HipHop und Breakdance infizieren die Banlieues
Gleichzeitig entdecken auch die Jugendlichen in den nördlichen Banlieues von Paris HipHop und beginnen, sich für Breakdance zu begeistern. Bruno (Anthony Bajon) ist ein talentierter Fußballer, steht kurz vor einem Vertragsabschluss, aber plötzlich geht sein Interesse am Ballsport flöten. Sein Vater, gerade noch stolz auf das Talent des Sohnes, fragt nach Ansicht der ersten Breakdance-Moves ratlos: „Was ist der Plan dahinter?“ Brunos Antwort lautet: „Keine Ahnung, aber es sieht gut aus!“
Als Florian Gaag im Frühjahr 2022 mit der Serie „Almost Fly“ seine Version der Anfänge des deutschen HipHop ausbreitete, entschied er sich für die launig-skurrile Variante des D.I.Y. in der Provinz voller (produktiver) Missverständnisse und niedlicher Selbstermächtigungen. Hier wurde HipHop gewissermaßen im heimischen Keller auf kuriosen Umwegen enthusiastisch nachgebastelt. (Funfact: Der amerikanische GI und Mentor, der der Atomic Trinity in „Almost Fly“ sein Profi-Equipment überlässt, als er in den Irak-Krieg ziehen muss, trägt den Namen DJ Nasty D.) Das französische Drehbuch- und Produzenten-Team um Katell Quillévére´ (die auch als Regisseurin mitgewirkt hat), Vincent Poymiro, David Elkaïm und Hélier Cisterne geht die Sache ungleich verbindlicher und seriöser an, was auch damit zu tun hat, dass ihre Protagonist:innen keine fiktiven Figuren sind.
Hommage auf reale Hiphop-Pioniere
Bruno und sein Breakdance-Kumpel Didier formieren als Kool Shen und Joeystarr die Crew Supreme NTM („Nique Ta Mère“), die für ihre autoritätskritischen und gewaltbeeinflussten Texte zwar kontrovers diskutiert und teilweise von Seiten des Staats sanktioniert wird, aber kommerziell sehr erfolgreich ist.
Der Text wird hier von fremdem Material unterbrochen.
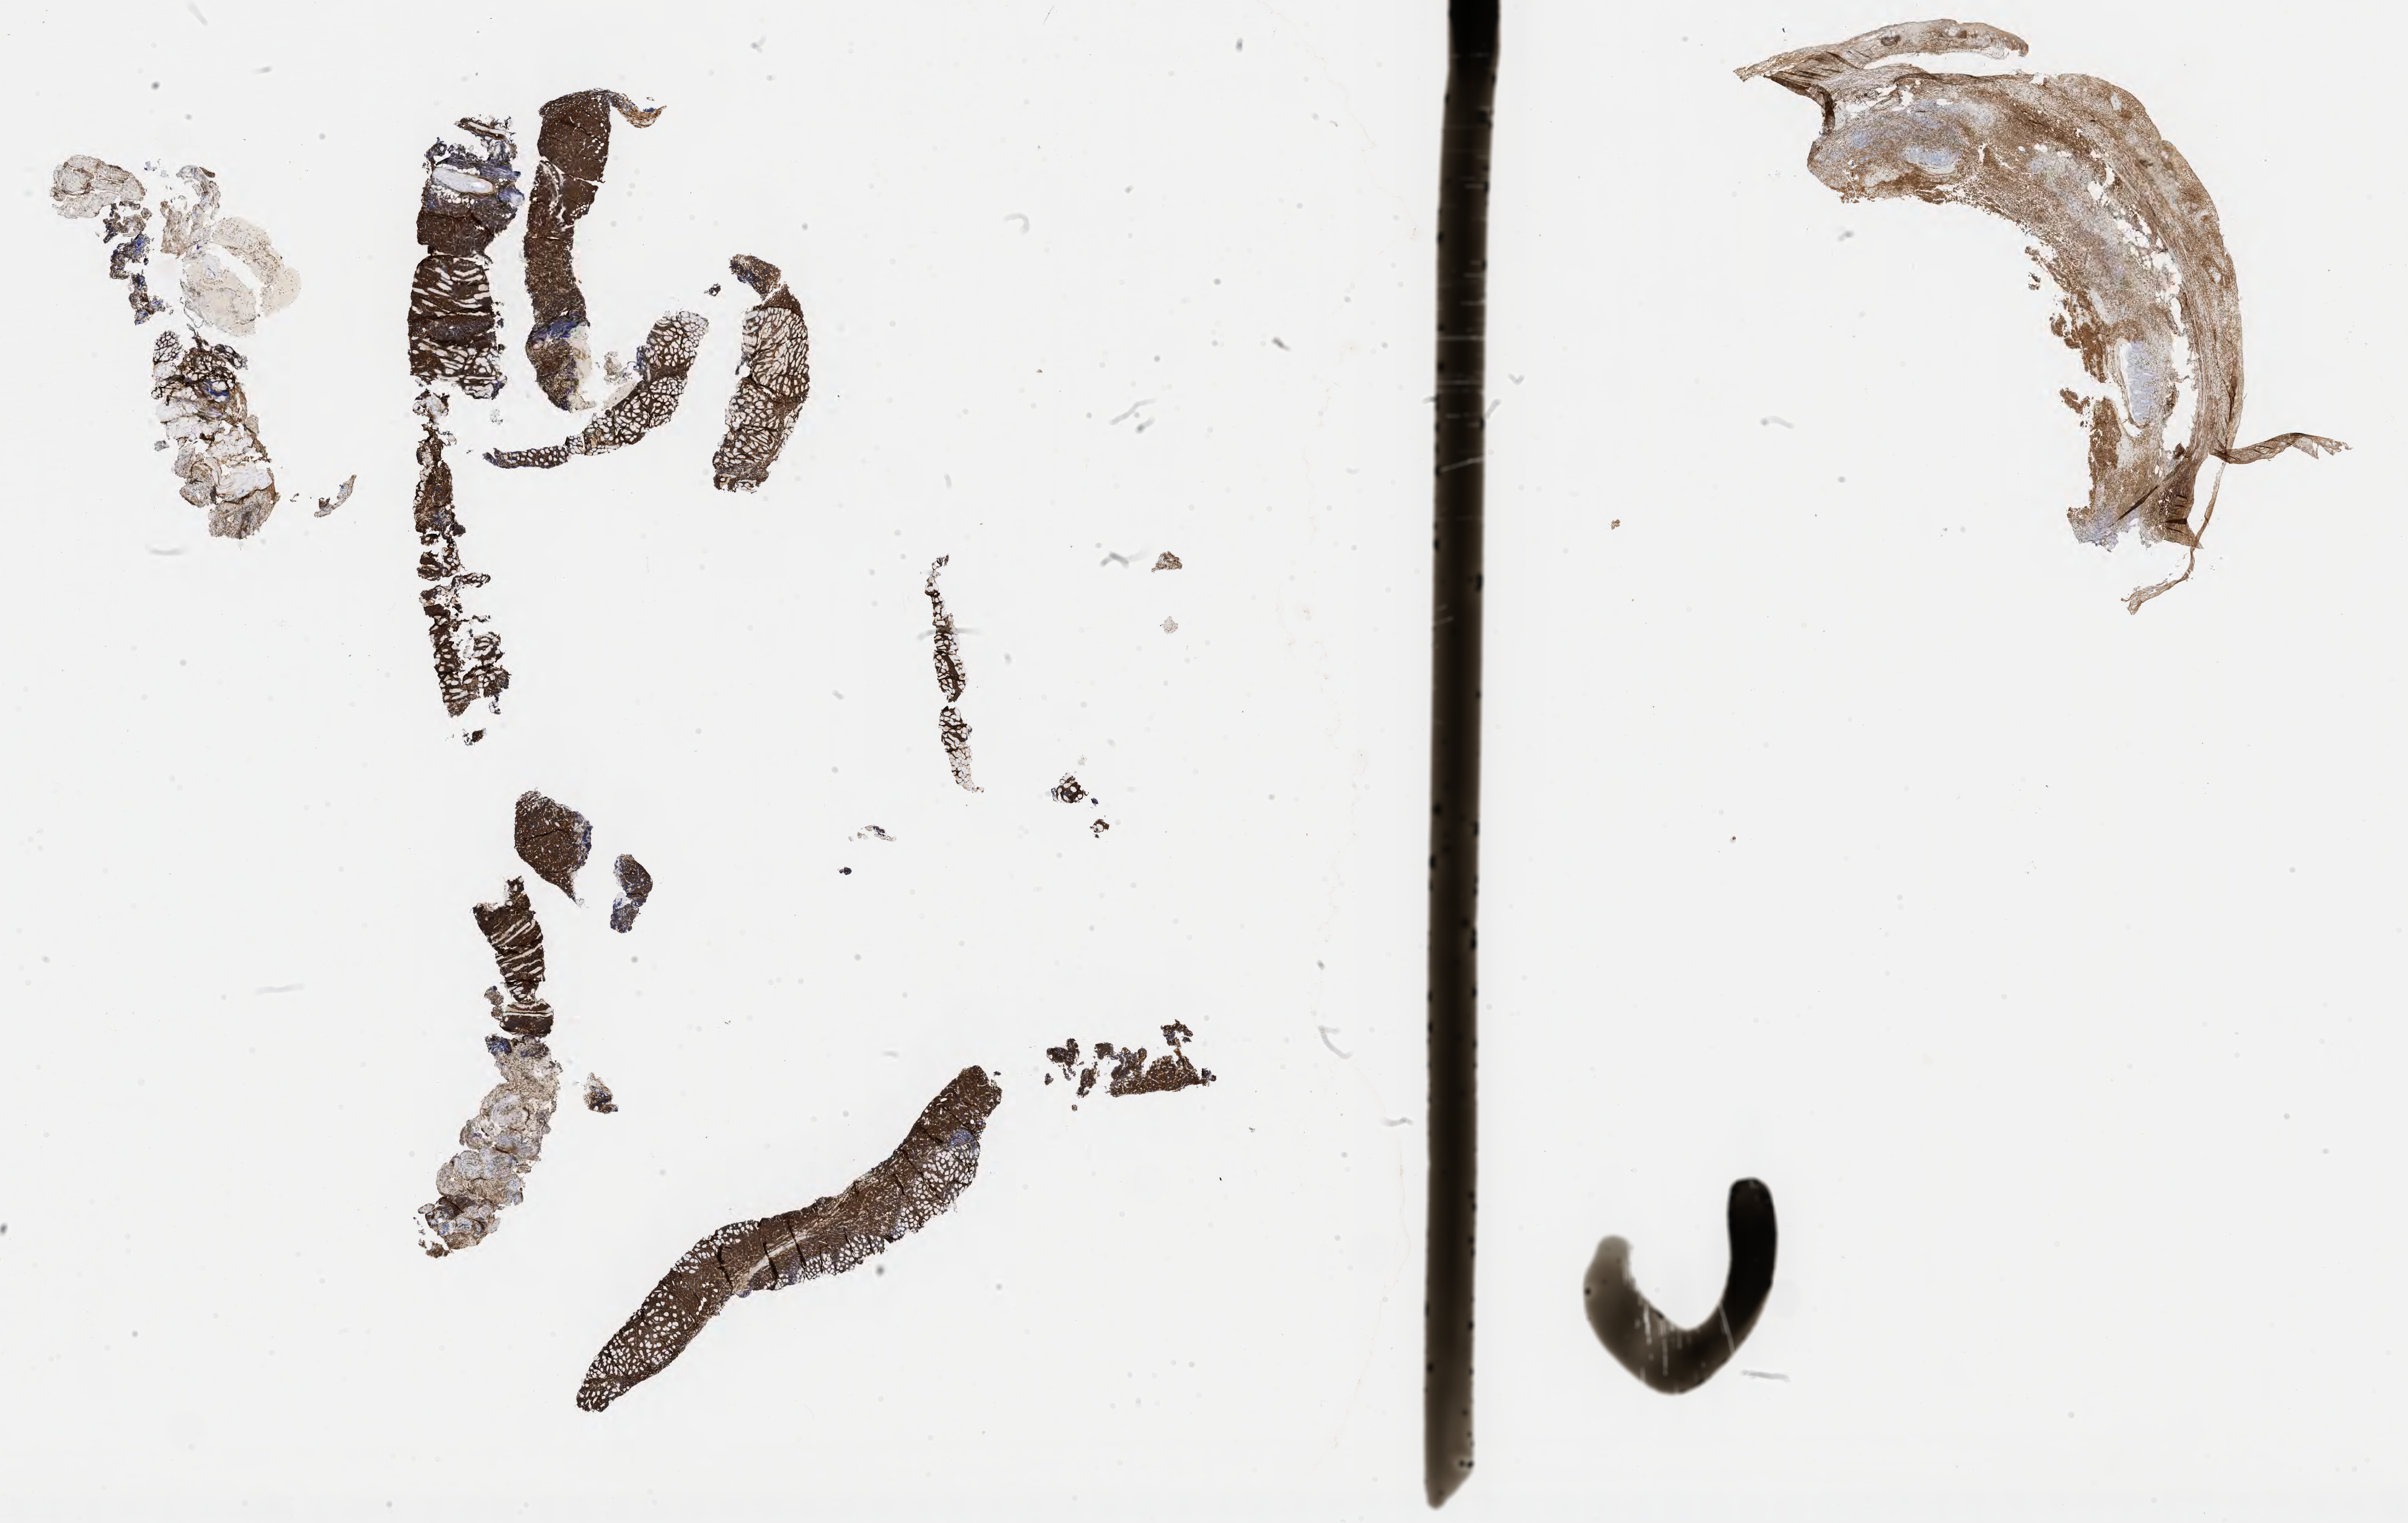
Immunohistochemistry (IHC) whole-slide image stained for CD10, low-resolution overview of the scanned area, about 32.2 x 20.4 mm, specimen: tumor tissue, anatomic site: bone of pelvis. Patient male; age 53 years.
• histologic diagnosis: Burkitt lymphoma, NOS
Daniel Bigeault aka DJ Dee Nasty veröffentlicht 1984 das in Eigenproduktion entstandene Album „Paname City Rappin’“, das als erstes französische Rap-Album gilt. Später organisierte er HipHop-Events, in deren Rahmen unter anderen Supreme NTM performten, arbeitete mit Les Rita Mitsouko und den Beastie Boys und war Teil von Afrika Bambaataas Zulu Nation.
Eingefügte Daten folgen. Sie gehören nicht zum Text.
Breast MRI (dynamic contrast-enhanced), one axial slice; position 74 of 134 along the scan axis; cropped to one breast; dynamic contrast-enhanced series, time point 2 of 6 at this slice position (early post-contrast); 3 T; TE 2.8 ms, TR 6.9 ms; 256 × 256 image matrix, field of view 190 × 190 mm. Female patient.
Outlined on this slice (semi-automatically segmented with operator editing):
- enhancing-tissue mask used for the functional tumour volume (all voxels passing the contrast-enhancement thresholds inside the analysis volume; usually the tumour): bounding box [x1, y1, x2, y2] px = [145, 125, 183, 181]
Eine Vision, aber kein Plan
Zwar heißt es zu Beginn jeder Folge: „Basierend auf Archivmaterial und Zeugenaussagen wurden manche Details aus dramaturgischen Gründen angepasst“, aber trotzdem kommt „Die Welt von morgen“ recht authentisch und realistisch rüber, weil die Protagonist:innen zwar eine Vision haben, aber keinen Plan. In liebevoll und eben detailreichen Episoden wird der Prozess einer positiven kulturellen Aneignung nachgezeichnet, innerhalb der alle Elemente des HipHop dazu dienen, den Akteuren Zugang zu ihren kreativen Ausdrucksmöglichkeiten zu eröffnen. Inklusive diverser Widersprüche und Widerstände.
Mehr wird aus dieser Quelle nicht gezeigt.